Data in this exercise:
>>>>

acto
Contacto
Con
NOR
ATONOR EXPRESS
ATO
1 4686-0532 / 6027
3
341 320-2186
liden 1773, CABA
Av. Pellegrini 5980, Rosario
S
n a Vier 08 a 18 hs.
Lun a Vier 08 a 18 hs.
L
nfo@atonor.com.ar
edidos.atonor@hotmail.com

<<<<

Task requirements:
Turn every line of text in the material into a numbered list, leaving out any blank lines.

Answer:
1. acto
2. Contacto
3. Con
4. NOR
5. ATONOR EXPRESS
6. ATO
7. 1 4686-0532 / 6027
8. 3
9. 341 320-2186
10. liden 1773, CABA
11. Av. Pellegrini 5980, Rosario
12. S
13. n a Vier 08 a 18 hs.
14. Lun a Vier 08 a 18 hs.
15. L
16. nfo@atonor.com.ar
17. edidos.atonor@hotmail.com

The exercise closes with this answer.